I’ve seen Communication Compliance in action first hand, through the use of Optical Character Recognition (OCR) on screenshots I’ve posted on a Teams chat. I was sharing a screenshot with demo users credentials with a colleague and Teams automatically deleted the content, returning a message saying that the post violated company policy of sharing passwords! It was cool to see the tech in action, even if it was frustrating given the post had only demo user info.
Sam McNeill, September 2023
- Store and retain core business records
- Microsoft Purview Records Management for Documents and Emails provides a solution to manage regulatory, legal and business critical records and allows an organisation to quickly demonstrate they are meeting their obligations.

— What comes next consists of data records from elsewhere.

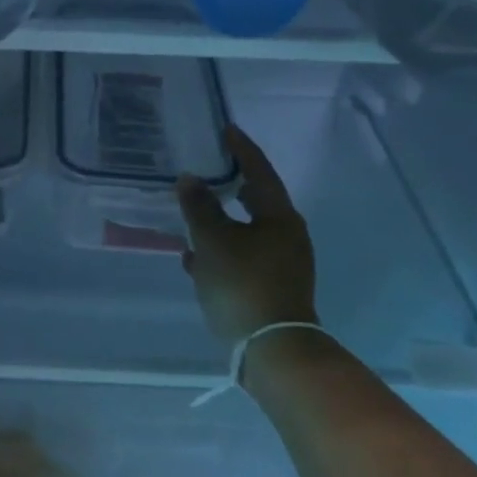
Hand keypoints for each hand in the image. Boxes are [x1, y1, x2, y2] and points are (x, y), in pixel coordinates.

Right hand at [177, 124, 318, 341]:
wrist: (270, 347)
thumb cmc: (242, 283)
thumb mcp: (212, 240)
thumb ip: (199, 206)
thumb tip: (190, 178)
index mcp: (279, 216)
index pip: (259, 171)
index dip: (242, 149)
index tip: (226, 129)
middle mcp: (286, 235)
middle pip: (257, 201)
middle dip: (232, 185)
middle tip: (209, 168)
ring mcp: (281, 264)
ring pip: (246, 231)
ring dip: (221, 221)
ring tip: (193, 212)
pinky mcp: (270, 287)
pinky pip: (242, 258)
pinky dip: (221, 251)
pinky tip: (194, 258)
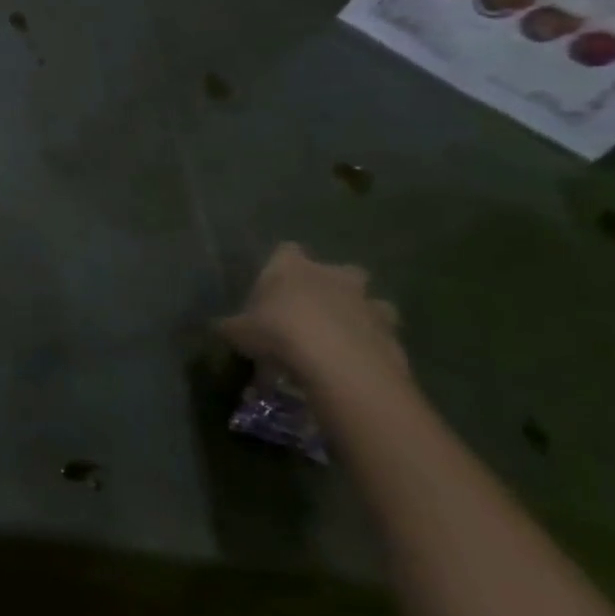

- Power forensic investigations with audit-ready reporting and insights
- Microsoft Purview Audit provides the ability to retain records for up to ten years. Should an incident occur or there is suspicion of inappropriate behaviour then a forensic investigation can be conducted to check on what a user searched for inside of SharePoint/Emails/Teams, which files/emails they accessed, replied or forwarded.
- Furthermore, an organisation with this license can get faster API access when querying O365 data with Purview Audit, increasing from the default 2000 requests per minute to up to 4000.


- Identify legal risks and investigate
- Microsoft Purview eDiscovery helps find and preserve specific data. The process it follows is: Preserve, Collect, Analyse, Review, Export. With the help of machine learning, large volumes of data can be trawled through to find the relevant content.
- Continuously assess and track your compliance effectiveness
- Microsoft Purview Compliance Manager is a tool similar to Microsoft Secure Score that I referenced earlier, providing guidance on what can be done to improve an organisation’s compliance and how it’s tracking over time.
- It works in a multi-cloud environment and provides continuous control assessment and regulator updates if you work in a regulated industry.
- Automate workflows and reporting
- Microsoft Purview eDiscovery API for Microsoft Graph has recently moved to general availability and allows organisations that routinely perform eDiscovery requests and investigations to automate through the use of an API and Data Connectors to speed up the process.
Final Thoughts
Microsoft Purview is in no way the only tool in this space, but if you’re an organisation already in the M365 ecosystem this may be a smart way to assist in compliance and improving your security posture across your digital estate. The three principles of Discover, Understand and Govern can be applied to any tool that you’re choosing to manage your data, the most important consideration is that you’ve got a plan and are getting started on implementing it!